[Records from a data source]

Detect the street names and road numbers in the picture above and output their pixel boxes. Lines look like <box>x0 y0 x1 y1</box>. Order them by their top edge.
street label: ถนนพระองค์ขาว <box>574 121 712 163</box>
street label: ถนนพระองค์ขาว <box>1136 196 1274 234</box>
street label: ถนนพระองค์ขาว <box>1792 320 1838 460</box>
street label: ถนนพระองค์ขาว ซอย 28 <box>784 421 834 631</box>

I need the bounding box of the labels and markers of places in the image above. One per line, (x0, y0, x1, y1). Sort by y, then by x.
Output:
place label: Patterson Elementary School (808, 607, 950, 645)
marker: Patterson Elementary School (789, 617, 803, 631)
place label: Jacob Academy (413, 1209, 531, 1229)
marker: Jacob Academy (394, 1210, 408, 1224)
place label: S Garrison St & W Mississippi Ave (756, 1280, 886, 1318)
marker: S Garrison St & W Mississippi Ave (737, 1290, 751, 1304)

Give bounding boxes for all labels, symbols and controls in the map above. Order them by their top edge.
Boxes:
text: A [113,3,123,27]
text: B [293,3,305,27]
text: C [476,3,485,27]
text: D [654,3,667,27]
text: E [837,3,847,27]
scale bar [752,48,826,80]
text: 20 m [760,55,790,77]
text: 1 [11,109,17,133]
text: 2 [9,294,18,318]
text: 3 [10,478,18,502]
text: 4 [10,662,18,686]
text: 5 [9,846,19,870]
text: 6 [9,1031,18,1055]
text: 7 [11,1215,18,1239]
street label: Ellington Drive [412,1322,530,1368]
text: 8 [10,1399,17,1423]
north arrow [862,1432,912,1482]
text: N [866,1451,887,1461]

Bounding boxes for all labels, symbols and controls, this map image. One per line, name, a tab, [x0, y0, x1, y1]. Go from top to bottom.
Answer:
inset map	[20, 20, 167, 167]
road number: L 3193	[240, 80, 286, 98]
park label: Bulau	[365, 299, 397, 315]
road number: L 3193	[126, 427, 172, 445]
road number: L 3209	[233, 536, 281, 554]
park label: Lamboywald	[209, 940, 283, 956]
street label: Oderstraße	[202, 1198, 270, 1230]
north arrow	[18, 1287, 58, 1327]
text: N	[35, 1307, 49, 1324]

▸ **DIRECTIONS FOR THIS TASK**: Give back all of the data above without any alteration.

▸ **ANSWER FOR THIS EXERCISE**:
Detect the street names and road numbers in the picture above and output their pixel boxes. Lines look like <box>x0 y0 x1 y1</box>. Order them by their top edge.
street label: ถนนพระองค์ขาว <box>574 121 712 163</box>
street label: ถนนพระองค์ขาว <box>1136 196 1274 234</box>
street label: ถนนพระองค์ขาว <box>1792 320 1838 460</box>
street label: ถนนพระองค์ขาว ซอย 28 <box>784 421 834 631</box>

I need the bounding box of the labels and markers of places in the image above. One per line, (x0, y0, x1, y1). Sort by y, then by x.
Output:
place label: Patterson Elementary School (808, 607, 950, 645)
marker: Patterson Elementary School (789, 617, 803, 631)
place label: Jacob Academy (413, 1209, 531, 1229)
marker: Jacob Academy (394, 1210, 408, 1224)
place label: S Garrison St & W Mississippi Ave (756, 1280, 886, 1318)
marker: S Garrison St & W Mississippi Ave (737, 1290, 751, 1304)

Give bounding boxes for all labels, symbols and controls in the map above. Order them by their top edge.
Boxes:
text: A [113,3,123,27]
text: B [293,3,305,27]
text: C [476,3,485,27]
text: D [654,3,667,27]
text: E [837,3,847,27]
scale bar [752,48,826,80]
text: 20 m [760,55,790,77]
text: 1 [11,109,17,133]
text: 2 [9,294,18,318]
text: 3 [10,478,18,502]
text: 4 [10,662,18,686]
text: 5 [9,846,19,870]
text: 6 [9,1031,18,1055]
text: 7 [11,1215,18,1239]
street label: Ellington Drive [412,1322,530,1368]
text: 8 [10,1399,17,1423]
north arrow [862,1432,912,1482]
text: N [866,1451,887,1461]

Bounding boxes for all labels, symbols and controls, this map image. One per line, name, a tab, [x0, y0, x1, y1]. Go from top to bottom.
Answer:
inset map	[20, 20, 167, 167]
road number: L 3193	[240, 80, 286, 98]
park label: Bulau	[365, 299, 397, 315]
road number: L 3193	[126, 427, 172, 445]
road number: L 3209	[233, 536, 281, 554]
park label: Lamboywald	[209, 940, 283, 956]
street label: Oderstraße	[202, 1198, 270, 1230]
north arrow	[18, 1287, 58, 1327]
text: N	[35, 1307, 49, 1324]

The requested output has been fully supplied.